Required actions:
[a] Answer these questions from the Sunday trading passage:
(i) For how long is the board offering rent-free Sunday trading?
(ii) Which former market manager did Cr Maria Sampey support replacing?
(iii) What had the rental arrears fallen to by March?
[b] Could you extend the Sunday trading passage from its final sentence?

Excerpted passage:

The remaining funding is to cover security and overheads needed for the extra trading day on Sundays.

In a concession to rent protests and simmering anger among
stallholders, the board is offering rent-free Sunday trading for six
months.

The board’s strategic plan for 2013, which was to be presented to
the council tonight, also proposes a children’s play area and an on-site
cooking school.

Cr Maria Sampey said stallholders’ rental arrears was “part of the
reason” she had supported replacing former market manager Savills with
the “board of experts” in July.

“Sunday trading is a trial for six months to see what happens,” she said.

“For those traders who employ people and have to pay time-and-a-half on Sundays, it might not work.

“We hope things will start to bear fruit.”

The board’s strategy acknowledges “significant” rental arrears by
struggling traders but notes they have fallen from $430,000 in September
to $397,000 in March.

Supplied material:
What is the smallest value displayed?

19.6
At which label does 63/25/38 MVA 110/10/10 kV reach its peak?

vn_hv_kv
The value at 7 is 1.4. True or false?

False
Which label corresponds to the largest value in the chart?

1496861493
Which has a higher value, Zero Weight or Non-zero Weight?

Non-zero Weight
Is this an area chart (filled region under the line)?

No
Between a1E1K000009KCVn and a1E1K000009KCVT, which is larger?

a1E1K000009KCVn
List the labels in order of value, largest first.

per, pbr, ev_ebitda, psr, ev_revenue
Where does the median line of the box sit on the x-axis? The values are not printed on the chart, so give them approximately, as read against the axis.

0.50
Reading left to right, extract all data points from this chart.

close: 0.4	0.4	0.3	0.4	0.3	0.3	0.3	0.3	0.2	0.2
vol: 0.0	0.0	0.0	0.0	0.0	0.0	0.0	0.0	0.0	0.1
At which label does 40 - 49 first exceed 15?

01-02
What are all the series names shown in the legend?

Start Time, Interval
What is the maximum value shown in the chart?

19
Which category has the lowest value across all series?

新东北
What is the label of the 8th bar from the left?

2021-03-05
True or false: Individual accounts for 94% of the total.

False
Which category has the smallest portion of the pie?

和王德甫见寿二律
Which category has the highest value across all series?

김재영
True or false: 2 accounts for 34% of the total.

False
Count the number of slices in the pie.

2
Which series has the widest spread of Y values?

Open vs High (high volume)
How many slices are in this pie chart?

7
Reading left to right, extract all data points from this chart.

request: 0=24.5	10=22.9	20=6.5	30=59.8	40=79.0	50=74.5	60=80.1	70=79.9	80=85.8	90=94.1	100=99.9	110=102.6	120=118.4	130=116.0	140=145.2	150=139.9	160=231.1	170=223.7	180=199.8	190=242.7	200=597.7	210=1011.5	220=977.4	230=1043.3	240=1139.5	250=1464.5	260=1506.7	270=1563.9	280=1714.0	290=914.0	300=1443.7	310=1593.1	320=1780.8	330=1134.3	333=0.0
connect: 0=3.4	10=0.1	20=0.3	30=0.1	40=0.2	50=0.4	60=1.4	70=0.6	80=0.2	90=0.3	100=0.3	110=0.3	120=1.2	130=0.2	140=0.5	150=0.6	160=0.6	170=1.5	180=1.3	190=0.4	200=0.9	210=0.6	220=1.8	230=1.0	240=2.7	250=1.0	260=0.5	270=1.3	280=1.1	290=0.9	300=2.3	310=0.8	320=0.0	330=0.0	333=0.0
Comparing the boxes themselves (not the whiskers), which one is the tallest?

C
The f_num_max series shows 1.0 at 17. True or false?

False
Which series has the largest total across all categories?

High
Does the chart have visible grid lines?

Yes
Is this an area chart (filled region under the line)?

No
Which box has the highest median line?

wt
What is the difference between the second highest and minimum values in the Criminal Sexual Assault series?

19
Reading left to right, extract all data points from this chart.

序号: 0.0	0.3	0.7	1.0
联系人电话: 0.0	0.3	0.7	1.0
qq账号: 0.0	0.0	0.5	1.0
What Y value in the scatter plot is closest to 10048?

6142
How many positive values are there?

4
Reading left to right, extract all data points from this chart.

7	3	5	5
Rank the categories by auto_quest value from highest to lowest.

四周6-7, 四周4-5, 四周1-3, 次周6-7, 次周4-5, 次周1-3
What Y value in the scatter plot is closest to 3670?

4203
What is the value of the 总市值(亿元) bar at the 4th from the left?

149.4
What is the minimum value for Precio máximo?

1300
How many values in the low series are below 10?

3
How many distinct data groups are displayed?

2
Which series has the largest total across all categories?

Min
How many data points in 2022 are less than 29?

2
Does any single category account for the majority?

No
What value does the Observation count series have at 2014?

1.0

Answers to the exercises:
[a]
(i) Six months.
(ii) Savills.
(iii) $397,000.

[b]
The board says it aims to reduce rental arrears to $344,000 this
financial year and increase customer spending 10 per cent, improving the
council’s return by 5 per cent a year for the next five years.

It flags the possibility of opening on four consecutive days and
Friday nights instead of the current Tuesdays, Fridays and Saturdays.

The strategic plan accepts that shoppers are being turned off by
the market’s difficult-to-access car park and time restrictions.

The council’s plans for a multi-deck car park on its Clow Street
site was “the long-term solution” but still several years away, the
report says. In the meantime, it will increase parking stays from two
hours to three and may introduce free Sunday parking.